On Saturday, the Salvation Army at Charles E. Lakin Human Services Campus celebrated the first 12 Bridges Out of Poverty students from Council Bluffs with a graduation ceremony.
Bridges Out of Poverty was introduced to the area in 2015 when Roger Howard, a retiree from a 40-year healthcare consulting career, discovered that 100,000 individuals in the Greater Omaha Area live in poverty.
Howard joined forces with John Parsons in 2016, founder of the Omaha Street School, to help “eradicate poverty in the area”, bringing Omaha Bridges to life through its regional “getting ahead” facilitator, Sharon Jackson, who also brought a wealth of experience in working with under-resourced families, according to the Omaha Bridges website.
This year, the program expanded into Council Bluffs, as more classes become available this July.
As the graduates lined up to receive their diplomas on Saturday, they held a smile on their face in front of their family and friends who attended the ceremony in support.
Each graduate committed to attending a 10-week course designed to introduce them to resources and goal-oriented decision-making tools that would help them eradicate poverty in their own lives.
A graduate of the first Council Bluffs class, Takia Triplett moved to the area almost three years ago, pregnant with her son.
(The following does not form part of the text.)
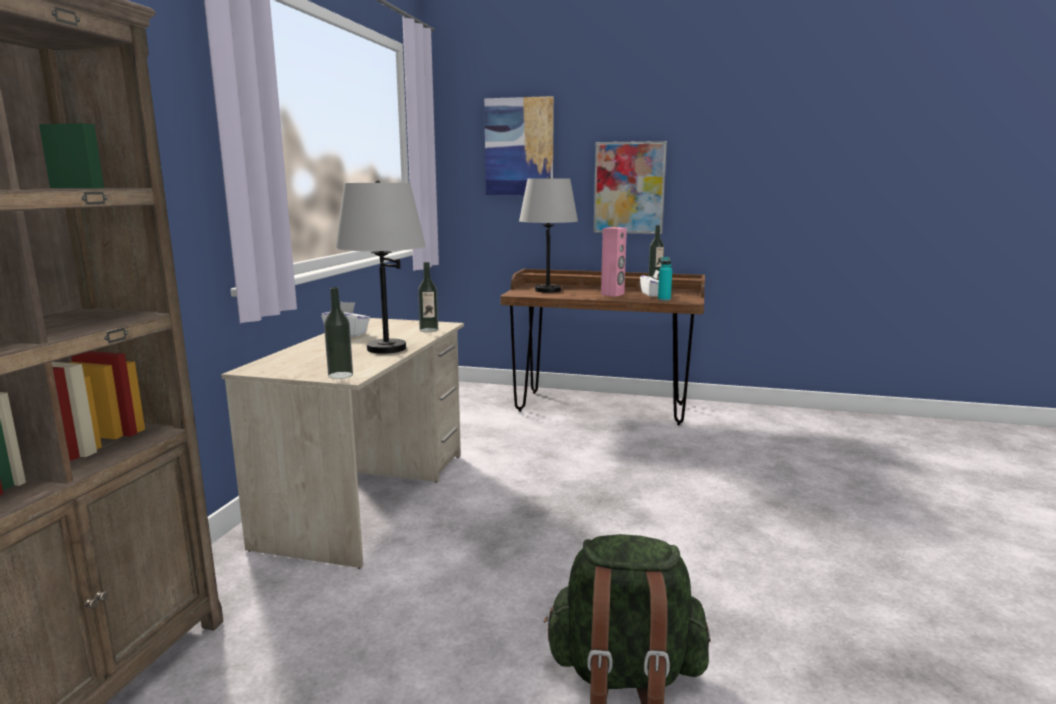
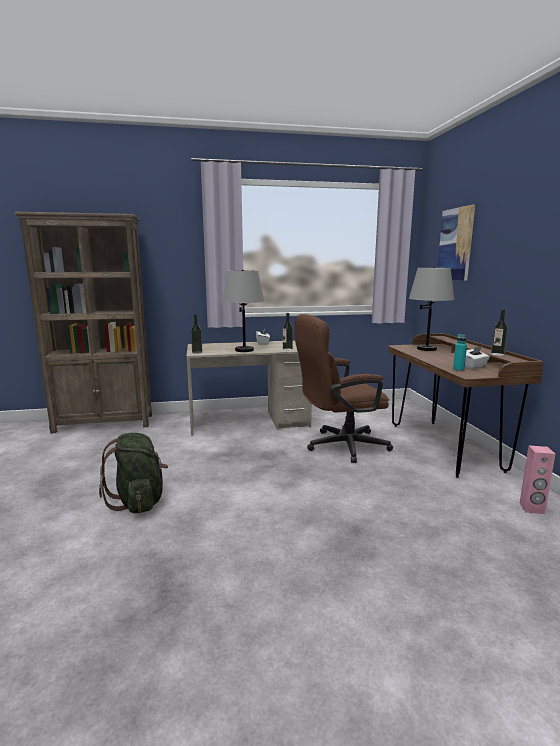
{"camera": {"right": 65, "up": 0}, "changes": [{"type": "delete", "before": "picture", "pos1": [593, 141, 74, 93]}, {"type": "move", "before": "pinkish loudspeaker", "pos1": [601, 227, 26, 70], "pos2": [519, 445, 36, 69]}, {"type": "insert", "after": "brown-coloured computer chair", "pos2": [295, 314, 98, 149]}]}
She was introduced to the program through another resource and said she learned how to make goals achievable and what resources are available for her to reach them.
Iyarii Deneroz, another graduate of the program, said she learned how to value and assess herself, that everyone has a struggle to choose from and there are steps to get out of that.
“If you’re not assessing yourself, I don’t feel like you’re adequately living because you have to step away from what you know to find you, to be comfortable with you and progress. If you’re not able to do that life isn’t going to show you abundance,” she said.
Before the class, Deneroz had dreams of wanting to own more than one business. Being stricken with poverty, various situations of homelessness and not having communal support as a transgender person, she said she lost sight of those dreams, but the journey taught her a lot about herself that she didn’t know.
“The first thing I need to do is save and invest in myself. I appreciate now that I can look at where I want to be and a measurable time frame when I think I will be there,” she said.
Deneroz plans on opening a secondhand boutique and a shelter for transgender youth and adults.
“Class was a stepping stone, now everything else is in gear,” she said.
The next Bridges Out of Poverty class in Council Bluffs begins July 1 in Spanish and July 22 in English. Over the 10 weeks, individuals can learn about 11 personal resources including time management, emotions and finances, motivation and persistence, and social capital.
“This is a mental-cognitive ship. We try to help individuals realize the resources in the community and inside of themselves. At the end of the group, we hope individuals have a better way to navigate different economic classes,” said Carl Jackson, director of life skills coaching for Omaha Bridges Out of Poverty. “With all this knowledge, we hope individuals are able to better navigate society.”